Building Responsible AI Must Come First
AI must be developed ethically, and one of the key things to watch out for is what Tejas calls “authority bias” – where users assume that results generated by AI are always correct simply because they come from an authoritative-sounding source:
We need to be transparent about the data used to train LLMs. AI should be able to say, “Hey, this data might be wrong.”
The future of AI is in creating tools that allow models to recognize the limits of their capabilities. When AI can’t provide an answer, it should be able to use external tools or APIs to retrieve the necessary information to ensure accuracy.
In conclusion, Tejas encourages developers to think beyond simple chatbots because he believes the future of AI is tied to combining the power of LLMs with specialized models and dynamic interfaces that enhance user experiences.
AI won’t replace developers, but some skills will disappear
Tejas could also be heard further on the panel “AI-Powered Development Tools: Enhancing or Replacing Human Developers?” where he was joined by Simi Olabisi, an AI expert from Microsoft, and the discussion was moderated by our executive editor Antonija Bilić Arar on the ShiftMag stage!
AI will do the opposite of what people expect. It won’t replace developers; it will make them better at their job, says Simi:
The tools we’re building at Microsoft are designed to handle repetitive tasks, allowing developers to focus on more complex and creative activities.
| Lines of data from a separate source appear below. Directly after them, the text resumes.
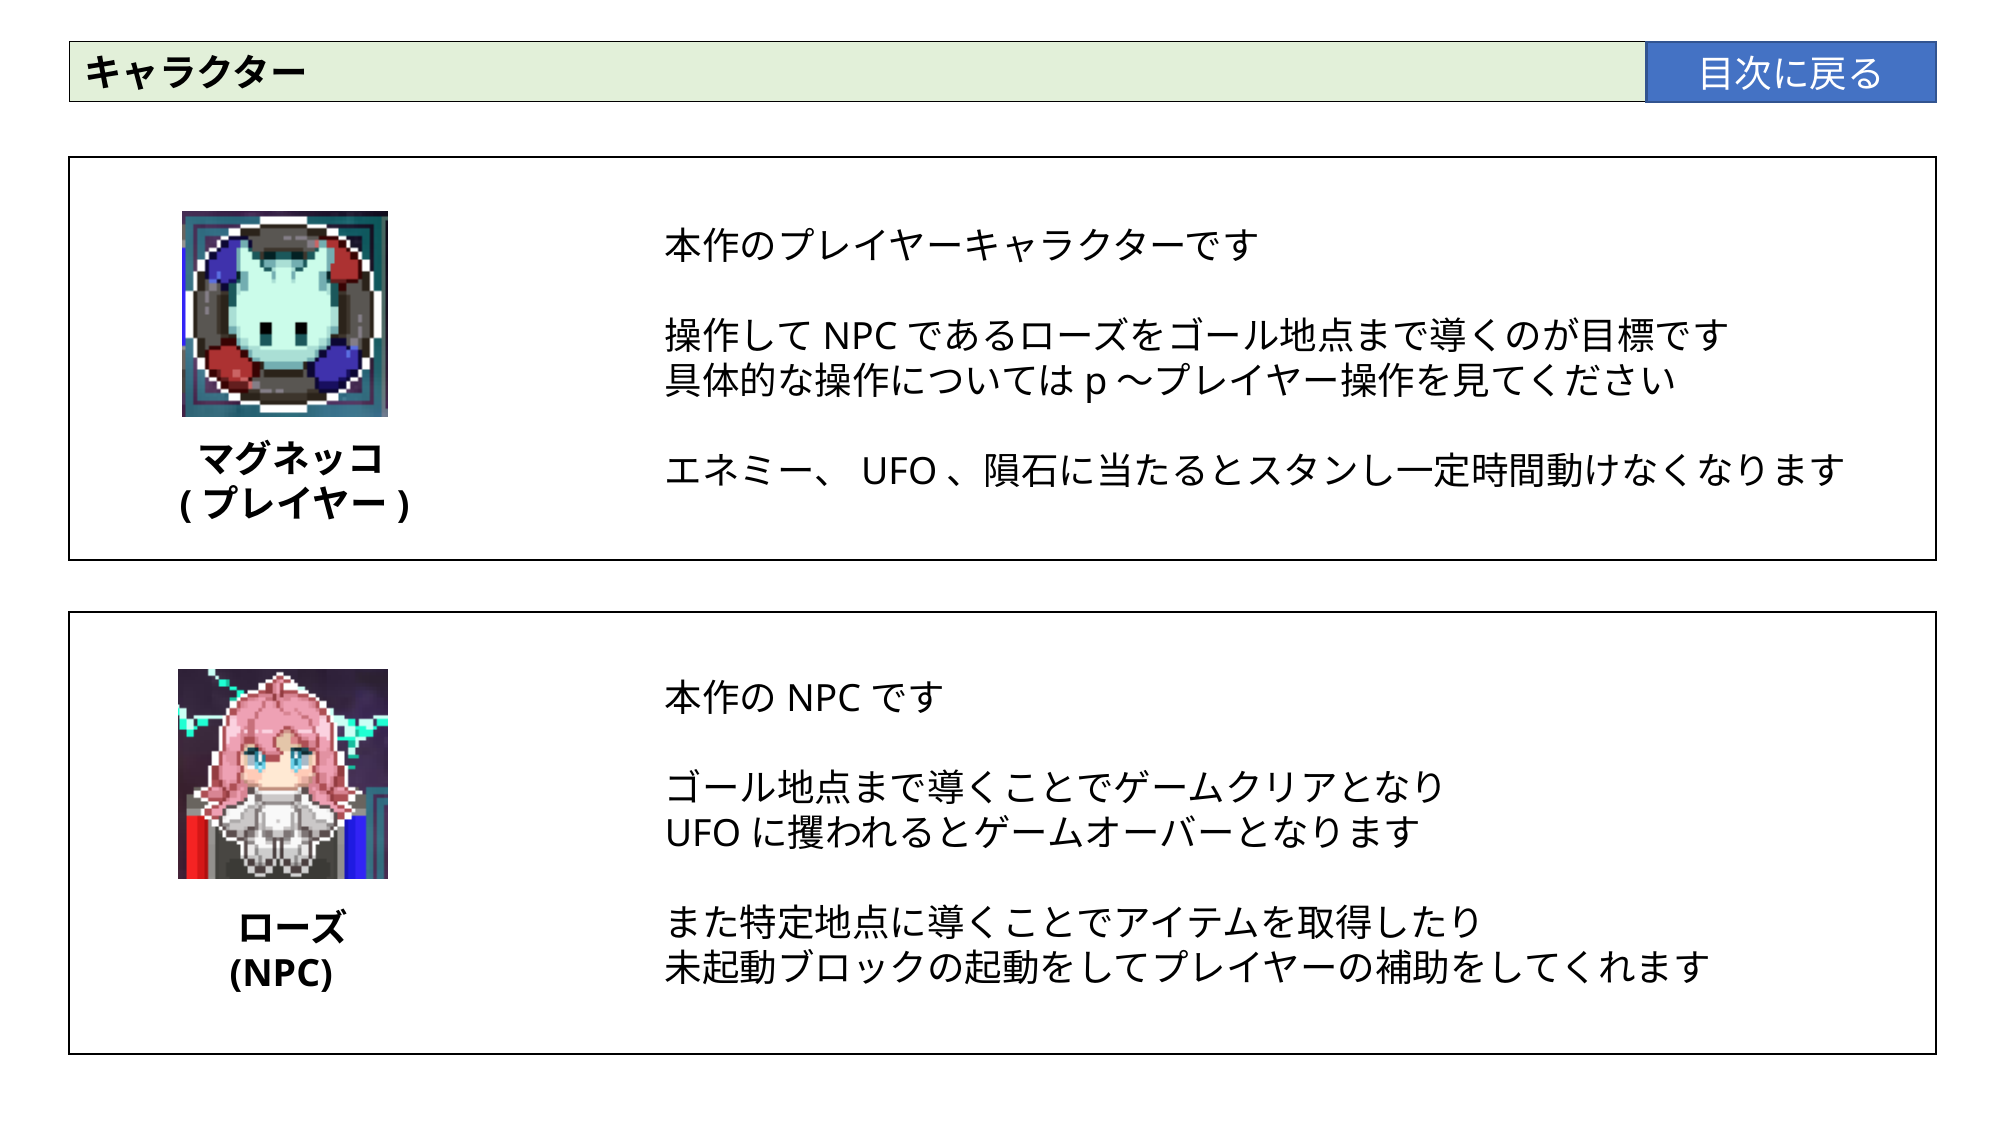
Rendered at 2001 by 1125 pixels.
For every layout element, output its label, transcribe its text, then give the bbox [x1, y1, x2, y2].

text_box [69, 156, 1936, 561]
text_box キャラクター [69, 41, 1645, 102]
text_box 目次に戻る [1645, 41, 1937, 103]
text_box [69, 612, 1936, 1055]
This brings us to the question of juniors and how they will learn. Simi believes they won’t need to spend time mastering basic tasks:
Just like floppy disks became obsolete, some fundamental skills may become less important to master, but that doesn’t mean they’ll skip important lessons. They’ll face challenging tasks early in their careers.
Think about this as an evolution from a paintbrush to a camera. Tejas pointed out that basic tools of human creativity are still necessary to solve 70 to 80% of coding tasks, but human oversight and creativity remain essential. Simi concluded that we’re not facing any dramatic change within the next five years. Tools will advance, and AI will continue to enhance our abilities, but developers remain a key part of the entire process.